EXERCISE INSTRUCTIONS:
1 - Repeat, word for word, the part of the Scala memoization thread that begins at the words "def apply(x: T): R" and ends after the words "binary (two-argument) function.".
2 - Give back the records from their first line through the line that contains "common name: Sandpaper-leaf sugarbush", with every "phylum" changed to "division" and nothing else altered.

EXTRACT TO READ:
What type to use to store an in-memory mutable data table in Scala?

Question

Each time a function is called, if it's result for a given set of argument values is not yet memoized I'd like to put the result into an in-memory table. One column is meant to store a result, others to store arguments values.

How do I best implement this? Arguments are of diverse types, including some enums.

In C# I'd generally use DataTable. Is there an equivalent in Scala?

15 revs · Accepted Answer

You could use a mutable.Map[TupleN[A1, A2, ..., AN], R] ~~, or if memory is a concern, a WeakHashMap~~[1]. The definitions below (built on the memoization code from michid's blog) allow you to easily memoize functions with multiple arguments. For example:

import Memoize._

def reallySlowFn(i: Int, s: String): Int = {
   Thread.sleep(3000)
   i + s.length
}

val memoizedSlowFn = memoize(reallySlowFn _)
memoizedSlowFn(1, "abc") // returns 4 after about 3 seconds
memoizedSlowFn(1, "abc") // returns 4 almost instantly

Definitions:

/**
 * A memoized unary function.
 *
 * @param f A unary function to memoize
 * @param [T] the argument type
 * @param [R] the return type
 */
class Memoize1[-T, +R](f: T => R) extends (T => R) {
   import scala.collection.mutable
   // map that stores (argument, result) pairs
   private[this] val vals = mutable.Map.empty[T, R]

   // Given an argument x, 
   //   If vals contains x return vals(x).
   //   Otherwise, update vals so that vals(x) == f(x) and return f(x).
   def apply(x: T): R = vals getOrElseUpdate (x, f(x))
}

object Memoize {
   /**
    * Memoize a unary (single-argument) function.
    *
    * @param f the unary function to memoize
    */
   def memoize[T, R](f: T => R): (T => R) = new Memoize1(f)

   /**
    * Memoize a binary (two-argument) function.
    * 
    * @param f the binary function to memoize
    * 
    * This works by turning a function that takes two arguments of type
    * T1 and T2 into a function that takes a single argument of type 
    * (T1, T2), memoizing that "tupled" function, then "untupling" the
    * memoized function.
    */
   def memoize[T1, T2, R](f: (T1, T2) => R): ((T1, T2) => R) = 
      Function.untupled(memoize(f.tupled))

   /**
    * Memoize a ternary (three-argument) function.
    *
    * @param f the ternary function to memoize
    */
   def memoize[T1, T2, T3, R](f: (T1, T2, T3) => R): ((T1, T2, T3) => R) =
      Function.untupled(memoize(f.tupled))

   // ... more memoize methods for higher-arity functions ...

   /**
    * Fixed-point combinator (for memoizing recursive functions).
    */
   def Y[T, R](f: (T => R) => T => R): (T => R) = {
      lazy val yf: (T => R) = memoize(f(yf)(_))

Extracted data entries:
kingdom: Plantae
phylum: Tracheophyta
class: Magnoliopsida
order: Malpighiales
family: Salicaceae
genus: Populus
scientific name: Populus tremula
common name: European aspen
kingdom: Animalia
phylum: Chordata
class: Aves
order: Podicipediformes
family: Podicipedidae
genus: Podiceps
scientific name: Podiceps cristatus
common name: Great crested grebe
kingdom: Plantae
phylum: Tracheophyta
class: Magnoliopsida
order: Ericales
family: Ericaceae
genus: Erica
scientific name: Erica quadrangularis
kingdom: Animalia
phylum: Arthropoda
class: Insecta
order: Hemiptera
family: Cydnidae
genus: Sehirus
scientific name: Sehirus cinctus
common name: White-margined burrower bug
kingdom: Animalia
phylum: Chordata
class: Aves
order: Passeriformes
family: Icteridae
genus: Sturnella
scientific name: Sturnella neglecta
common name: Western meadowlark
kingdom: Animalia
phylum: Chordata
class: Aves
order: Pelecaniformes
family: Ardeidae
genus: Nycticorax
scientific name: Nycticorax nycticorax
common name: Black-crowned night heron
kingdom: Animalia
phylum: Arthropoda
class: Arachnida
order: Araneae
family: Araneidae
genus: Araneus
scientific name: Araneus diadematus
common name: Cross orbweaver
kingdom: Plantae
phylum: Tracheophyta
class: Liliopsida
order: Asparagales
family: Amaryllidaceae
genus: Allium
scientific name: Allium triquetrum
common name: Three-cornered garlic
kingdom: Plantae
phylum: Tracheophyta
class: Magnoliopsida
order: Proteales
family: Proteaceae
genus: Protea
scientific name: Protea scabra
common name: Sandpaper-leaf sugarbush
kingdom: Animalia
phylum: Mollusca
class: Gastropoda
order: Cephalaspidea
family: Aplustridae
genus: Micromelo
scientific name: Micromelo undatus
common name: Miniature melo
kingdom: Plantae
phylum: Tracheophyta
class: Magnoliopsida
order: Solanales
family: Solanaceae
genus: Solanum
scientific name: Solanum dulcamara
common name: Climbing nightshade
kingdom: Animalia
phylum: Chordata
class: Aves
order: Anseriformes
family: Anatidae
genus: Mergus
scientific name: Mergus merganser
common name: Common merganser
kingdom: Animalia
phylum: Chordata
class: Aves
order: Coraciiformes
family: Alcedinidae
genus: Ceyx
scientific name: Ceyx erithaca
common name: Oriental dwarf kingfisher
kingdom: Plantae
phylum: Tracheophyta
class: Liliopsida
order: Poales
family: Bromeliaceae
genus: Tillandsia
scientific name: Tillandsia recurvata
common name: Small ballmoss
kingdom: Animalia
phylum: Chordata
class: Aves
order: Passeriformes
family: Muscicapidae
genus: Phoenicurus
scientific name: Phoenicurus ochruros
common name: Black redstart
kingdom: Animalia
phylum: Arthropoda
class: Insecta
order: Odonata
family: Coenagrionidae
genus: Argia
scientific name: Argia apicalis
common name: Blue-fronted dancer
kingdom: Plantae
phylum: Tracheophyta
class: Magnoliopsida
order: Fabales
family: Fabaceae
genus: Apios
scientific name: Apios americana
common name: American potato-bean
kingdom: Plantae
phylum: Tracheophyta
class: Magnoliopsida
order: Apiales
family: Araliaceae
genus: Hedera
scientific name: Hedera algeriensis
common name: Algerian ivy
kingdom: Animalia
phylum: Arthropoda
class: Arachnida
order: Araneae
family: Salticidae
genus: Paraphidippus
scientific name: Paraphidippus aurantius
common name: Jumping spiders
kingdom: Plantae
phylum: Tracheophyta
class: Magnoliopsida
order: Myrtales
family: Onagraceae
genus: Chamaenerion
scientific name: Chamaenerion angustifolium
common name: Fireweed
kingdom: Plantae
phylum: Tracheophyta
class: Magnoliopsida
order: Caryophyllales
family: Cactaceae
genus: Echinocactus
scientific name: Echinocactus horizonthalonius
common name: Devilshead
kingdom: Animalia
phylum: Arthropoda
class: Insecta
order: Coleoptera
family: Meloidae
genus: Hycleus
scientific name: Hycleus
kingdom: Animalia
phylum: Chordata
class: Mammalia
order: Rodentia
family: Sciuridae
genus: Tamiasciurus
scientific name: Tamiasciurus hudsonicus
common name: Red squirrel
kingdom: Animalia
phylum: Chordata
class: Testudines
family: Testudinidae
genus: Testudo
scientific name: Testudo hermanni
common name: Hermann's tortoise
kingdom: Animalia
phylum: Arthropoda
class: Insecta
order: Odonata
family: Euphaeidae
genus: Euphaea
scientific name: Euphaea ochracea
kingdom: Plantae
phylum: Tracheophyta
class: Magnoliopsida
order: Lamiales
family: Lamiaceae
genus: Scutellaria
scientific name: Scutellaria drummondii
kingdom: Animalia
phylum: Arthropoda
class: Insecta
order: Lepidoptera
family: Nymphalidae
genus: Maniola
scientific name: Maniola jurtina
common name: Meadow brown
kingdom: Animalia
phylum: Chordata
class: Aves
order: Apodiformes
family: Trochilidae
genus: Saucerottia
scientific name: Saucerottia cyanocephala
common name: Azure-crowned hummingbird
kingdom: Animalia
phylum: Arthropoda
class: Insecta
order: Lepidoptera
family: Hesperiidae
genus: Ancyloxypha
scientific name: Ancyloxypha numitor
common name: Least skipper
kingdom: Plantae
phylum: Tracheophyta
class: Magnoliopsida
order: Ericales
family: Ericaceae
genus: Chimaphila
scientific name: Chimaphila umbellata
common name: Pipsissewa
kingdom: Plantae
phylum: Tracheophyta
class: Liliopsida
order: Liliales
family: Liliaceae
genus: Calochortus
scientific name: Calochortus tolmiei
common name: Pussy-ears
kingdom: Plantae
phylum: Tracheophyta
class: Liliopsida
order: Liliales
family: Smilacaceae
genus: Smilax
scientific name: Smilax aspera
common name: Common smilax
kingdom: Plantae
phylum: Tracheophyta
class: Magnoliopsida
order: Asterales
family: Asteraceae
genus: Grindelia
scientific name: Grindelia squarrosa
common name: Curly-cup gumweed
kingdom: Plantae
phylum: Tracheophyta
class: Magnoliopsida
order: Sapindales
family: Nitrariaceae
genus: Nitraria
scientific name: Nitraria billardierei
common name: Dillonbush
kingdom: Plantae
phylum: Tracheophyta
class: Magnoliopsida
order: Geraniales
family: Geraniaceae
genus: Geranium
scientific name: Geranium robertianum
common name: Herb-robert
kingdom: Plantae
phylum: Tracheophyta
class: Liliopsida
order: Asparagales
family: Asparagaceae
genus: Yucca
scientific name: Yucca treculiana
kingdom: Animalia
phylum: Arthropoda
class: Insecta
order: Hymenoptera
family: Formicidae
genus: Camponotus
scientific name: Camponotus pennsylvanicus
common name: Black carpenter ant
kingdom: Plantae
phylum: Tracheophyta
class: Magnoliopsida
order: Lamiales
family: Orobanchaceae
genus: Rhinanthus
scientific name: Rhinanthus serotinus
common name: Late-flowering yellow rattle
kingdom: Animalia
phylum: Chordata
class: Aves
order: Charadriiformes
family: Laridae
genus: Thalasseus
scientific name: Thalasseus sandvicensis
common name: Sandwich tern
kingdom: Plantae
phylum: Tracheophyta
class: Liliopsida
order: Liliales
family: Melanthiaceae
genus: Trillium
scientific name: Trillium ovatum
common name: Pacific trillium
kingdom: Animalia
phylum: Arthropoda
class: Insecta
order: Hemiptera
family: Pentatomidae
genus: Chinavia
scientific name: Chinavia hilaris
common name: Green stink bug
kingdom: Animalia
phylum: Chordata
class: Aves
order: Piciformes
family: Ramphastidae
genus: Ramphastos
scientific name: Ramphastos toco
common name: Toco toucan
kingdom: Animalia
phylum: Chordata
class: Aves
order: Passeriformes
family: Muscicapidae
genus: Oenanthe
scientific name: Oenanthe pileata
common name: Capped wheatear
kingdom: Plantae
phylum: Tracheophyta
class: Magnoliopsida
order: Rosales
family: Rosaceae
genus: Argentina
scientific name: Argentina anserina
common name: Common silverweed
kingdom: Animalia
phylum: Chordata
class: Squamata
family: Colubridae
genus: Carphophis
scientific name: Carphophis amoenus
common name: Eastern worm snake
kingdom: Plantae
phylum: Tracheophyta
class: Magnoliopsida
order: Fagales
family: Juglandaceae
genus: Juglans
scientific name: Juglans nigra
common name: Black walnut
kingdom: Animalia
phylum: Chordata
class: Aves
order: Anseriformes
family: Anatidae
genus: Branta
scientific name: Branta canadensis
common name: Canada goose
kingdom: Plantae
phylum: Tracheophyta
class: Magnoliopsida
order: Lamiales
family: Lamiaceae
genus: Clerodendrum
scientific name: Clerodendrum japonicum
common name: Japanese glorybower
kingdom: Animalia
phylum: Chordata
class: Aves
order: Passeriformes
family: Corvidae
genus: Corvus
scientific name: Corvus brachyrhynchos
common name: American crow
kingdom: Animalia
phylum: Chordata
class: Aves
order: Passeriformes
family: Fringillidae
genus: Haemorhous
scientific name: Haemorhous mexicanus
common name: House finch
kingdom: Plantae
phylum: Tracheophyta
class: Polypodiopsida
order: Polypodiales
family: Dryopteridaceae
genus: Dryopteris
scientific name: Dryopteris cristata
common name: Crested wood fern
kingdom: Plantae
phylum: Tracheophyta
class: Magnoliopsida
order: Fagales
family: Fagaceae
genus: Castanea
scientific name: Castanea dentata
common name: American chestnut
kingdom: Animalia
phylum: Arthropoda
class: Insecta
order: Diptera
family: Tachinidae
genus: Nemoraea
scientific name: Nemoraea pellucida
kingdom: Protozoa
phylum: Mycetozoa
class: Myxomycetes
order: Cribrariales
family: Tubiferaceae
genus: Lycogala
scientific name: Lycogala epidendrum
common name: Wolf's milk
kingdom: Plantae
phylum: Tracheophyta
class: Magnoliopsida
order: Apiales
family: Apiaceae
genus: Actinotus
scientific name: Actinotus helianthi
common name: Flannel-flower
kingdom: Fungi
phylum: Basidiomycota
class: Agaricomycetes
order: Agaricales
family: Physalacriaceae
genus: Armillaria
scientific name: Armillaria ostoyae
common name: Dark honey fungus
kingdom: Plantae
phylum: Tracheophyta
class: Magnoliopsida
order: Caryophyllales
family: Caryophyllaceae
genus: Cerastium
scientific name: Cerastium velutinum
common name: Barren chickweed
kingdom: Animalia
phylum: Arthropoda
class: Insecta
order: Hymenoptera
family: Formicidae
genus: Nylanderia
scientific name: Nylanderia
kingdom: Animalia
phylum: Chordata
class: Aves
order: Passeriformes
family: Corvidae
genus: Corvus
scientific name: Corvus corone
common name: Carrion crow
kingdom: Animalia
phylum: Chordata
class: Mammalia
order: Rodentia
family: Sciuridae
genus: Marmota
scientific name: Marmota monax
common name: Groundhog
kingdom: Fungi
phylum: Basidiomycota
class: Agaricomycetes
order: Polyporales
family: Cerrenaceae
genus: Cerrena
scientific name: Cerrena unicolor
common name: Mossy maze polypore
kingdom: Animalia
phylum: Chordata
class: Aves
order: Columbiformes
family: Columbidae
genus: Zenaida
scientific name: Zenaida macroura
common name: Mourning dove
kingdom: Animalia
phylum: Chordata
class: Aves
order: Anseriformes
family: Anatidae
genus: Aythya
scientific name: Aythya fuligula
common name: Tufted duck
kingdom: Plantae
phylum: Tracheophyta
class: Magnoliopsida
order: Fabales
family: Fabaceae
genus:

SOLVED PROBLEMS:
1 -
def apply(x: T): R = vals getOrElseUpdate (x, f(x))
}

object Memoize {
   /**
    * Memoize a unary (single-argument) function.
    *
    * @param f the unary function to memoize
    */
   def memoize[T, R](f: T => R): (T => R) = new Memoize1(f)

   /**
    * Memoize a binary (two-argument) function.

2 -
kingdom: Plantae
division: Tracheophyta
class: Magnoliopsida
order: Malpighiales
family: Salicaceae
genus: Populus
scientific name: Populus tremula
common name: European aspen
kingdom: Animalia
division: Chordata
class: Aves
order: Podicipediformes
family: Podicipedidae
genus: Podiceps
scientific name: Podiceps cristatus
common name: Great crested grebe
kingdom: Plantae
division: Tracheophyta
class: Magnoliopsida
order: Ericales
family: Ericaceae
genus: Erica
scientific name: Erica quadrangularis
kingdom: Animalia
division: Arthropoda
class: Insecta
order: Hemiptera
family: Cydnidae
genus: Sehirus
scientific name: Sehirus cinctus
common name: White-margined burrower bug
kingdom: Animalia
division: Chordata
class: Aves
order: Passeriformes
family: Icteridae
genus: Sturnella
scientific name: Sturnella neglecta
common name: Western meadowlark
kingdom: Animalia
division: Chordata
class: Aves
order: Pelecaniformes
family: Ardeidae
genus: Nycticorax
scientific name: Nycticorax nycticorax
common name: Black-crowned night heron
kingdom: Animalia
division: Arthropoda
class: Arachnida
order: Araneae
family: Araneidae
genus: Araneus
scientific name: Araneus diadematus
common name: Cross orbweaver
kingdom: Plantae
division: Tracheophyta
class: Liliopsida
order: Asparagales
family: Amaryllidaceae
genus: Allium
scientific name: Allium triquetrum
common name: Three-cornered garlic
kingdom: Plantae
division: Tracheophyta
class: Magnoliopsida
order: Proteales
family: Proteaceae
genus: Protea
scientific name: Protea scabra
common name: Sandpaper-leaf sugarbush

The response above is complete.